Ep. 94 Distributed Data Show
One of the most common use cases when dealing with Apache Cassandra™ are timeSeries. After introducing the concept of Time series in a few words Amanda and Cedrick will analyze why Cassandra got so much traction and detail what we see at customers, what are the pitfalls and what are today’s challenges.
Amanda: Welcome to this Episode of the DIstributed Datashow I am Cedrick and this is my coworker Cedrick -- all the way from Paris! This is our first DDS episode together! Hopefully, next time we film I will get to go to Paris!
Cedrick: Hi, i’m so glad to be here, BTW we are recording this episode from sunny Florida today. That’s awesome
Amanda: I know today we wanted to discuss Time Series! Cedrick --with all his other duties as a Developer Advocate-- has also been working a lot with our customers on different time series applications. So maybe first could you remember what TimeSeries are ?
Cedrick: Sure. Simply put this a sequence of numerical data points, values in a successive order and this order is time. Most of natural phenomenon could be described in that way. Choose one source and measure the values over time.
Amanda: I can think of use cases in today IT, logs, stocks, sensors, events, logs all those are time series. Ok but why Cassandra ?
Cedrick: Amanda, if you meet someone at an event who asked you about Apache Cassandra in 1 minute what would you say ? Personally I tell it is a distributed database that means multiple nodes. On each node 1TB of data, about 3K/tx/s/cpu. If you need more capacity add nodes, if you need more throughput add nodes. And here is think this is the key point not the data replication for resiliency. More throughput ? Tunable consistency can also help put some CL=ONE and you speed up.
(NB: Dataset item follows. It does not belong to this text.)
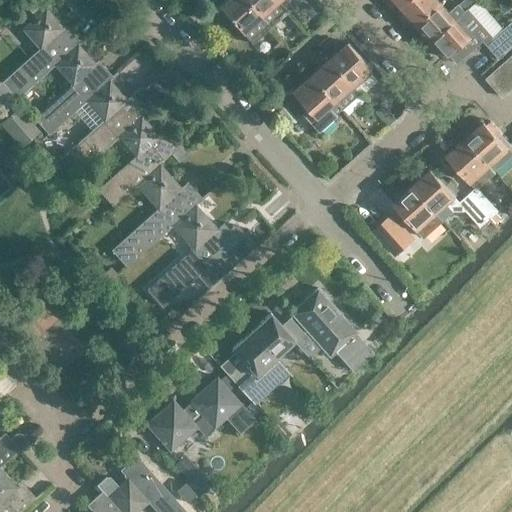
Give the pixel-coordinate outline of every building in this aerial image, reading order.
[(270,27),(244,0),(225,0),(218,7),(252,44),(270,27)] [(276,0),(244,0),(270,27),(287,11),(276,0)] [(276,0),(287,11),(299,0),(276,0)] [(437,0),(408,0),(401,7),(416,24),(440,3),(437,0)] [(465,10),(467,9),(475,1),(473,0),(463,0),(459,4),(465,10)] [(440,3),(416,24),(431,41),(455,20),(465,10),(459,4),(458,3),(448,12),(440,3)] [(16,98),(52,65),(77,43),(80,41),(71,31),(68,33),(44,7),(20,29),(38,48),(1,82),(16,98)] [(455,20),(431,41),(447,59),(450,56),(456,63),(489,34),(467,9),(465,10),(455,20)] [(511,45),(511,25),(510,24),(492,40),(504,53),(511,45)] [(85,101),(109,79),(112,76),(104,67),(101,70),(77,43),(52,65),(70,84),(33,118),(48,134),(85,101)] [(348,43),(329,59),(353,85),(371,69),(348,43)] [(511,56),(503,63),(511,72),(511,56)] [(316,66),(309,58),(304,63),(311,71),(316,66)] [(329,59),(312,75),(343,109),(360,93),(353,85),(329,59)] [(511,72),(503,63),(495,71),(511,90),(511,72)] [(495,71),(491,75),(486,79),(503,98),(511,90),(495,71)] [(342,110),(343,109),(312,75),(294,92),(309,108),(303,114),(320,133),(338,116),(336,115),(342,109),(342,110)] [(131,99),(126,99),(109,79),(85,101),(102,120),(50,167),(64,184),(116,137),(141,115),(165,93),(155,82),(151,82),(145,87),(139,87),(133,92),(133,98),(131,99)] [(164,141),(141,115),(116,137),(134,157),(97,190),(111,205),(134,184),(158,163),(171,152),(175,148),(167,138),(164,141)] [(482,121),(464,138),(494,171),(511,154),(507,148),(510,146),(499,134),(500,133),(489,120),(485,124),(482,121)] [(494,171),(464,138),(445,155),(475,188),(494,171)] [(180,144),(175,148),(171,152),(180,161),(189,153),(180,144)] [(125,265),(170,224),(194,203),(200,198),(191,189),(186,194),(158,163),(134,184),(156,208),(110,249),(125,265)] [(451,209),(464,209),(459,203),(460,202),(430,169),(411,186),(436,213),(446,204),(451,209)] [(436,213),(411,186),(392,203),(417,230),(436,213)] [(476,187),(467,196),(489,220),(498,211),(476,187)] [(467,196),(460,202),(459,203),(464,209),(481,227),(489,220),(467,196)] [(162,307),(197,275),(207,287),(254,245),(235,223),(222,234),(194,203),(170,224),(192,249),(146,290),(162,307)] [(391,215),(373,231),(395,255),(413,239),(391,215)] [(440,262),(447,256),(438,246),(431,253),(440,262)] [(280,326),(292,340),(298,347),(304,341),(306,343),(311,338),(328,356),(334,350),(351,369),(371,352),(354,334),(356,332),(316,287),(288,312),(292,315),(280,326)] [(269,313),(250,330),(274,357),(292,340),(280,326),(269,313)] [(285,369),(274,357),(250,330),(231,348),(241,359),(225,373),(250,400),(285,369)] [(50,376),(67,375),(66,352),(49,353),(50,376)] [(239,432),(254,419),(216,376),(180,409),(172,400),(145,424),(169,451),(196,427),(204,436),(213,428),(225,417),(239,432)] [(0,440),(0,464),(27,442),(18,432),(3,444),(0,440)] [(119,511),(183,511),(131,454),(130,455),(133,458),(126,464),(130,469),(123,476),(125,479),(117,486),(109,477),(105,477),(95,485),(101,492),(119,511)] [(0,469),(0,511),(17,511),(34,497),(27,489),(21,494),(0,469)] [(189,471),(177,481),(196,504),(208,494),(189,471)] [(119,511),(101,492),(90,501),(95,506),(88,511),(119,511)]
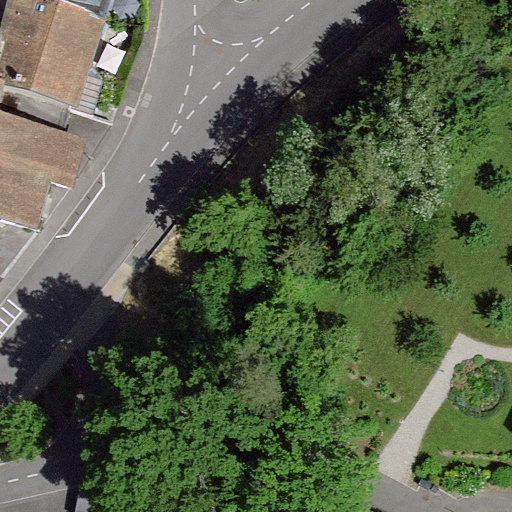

Amanda : Throughput is key, number of events increases exponentially, 5G will come. So with Cassandra with easy write the data at good pace. What about reading data then ? I would like to be able to graph, charts, aggregation, show trends, both coarse and fine grained charts
Part II - Data Modelling
Cedrick : Haha success of a Cassandra project is all about data modelling. When you graph a chart for a dedicated stock or dedicated sensor it is like multiple data points for a single entity as such the entity identifier is a good candidate for partition key. It will be evenly distributed in the cluster and you read a single partition to graph.
Amanda : wait. If I don’t have a lot of sensors I will always hit the same node (hot spot). If I have a lot of data I will hit the partition size limit (100MB or 2billions cells).
Amanda : good. But what about aggregation, you said before you would like to chart both fine and coarse grained charts. You have a lot of computation to do for aggregations.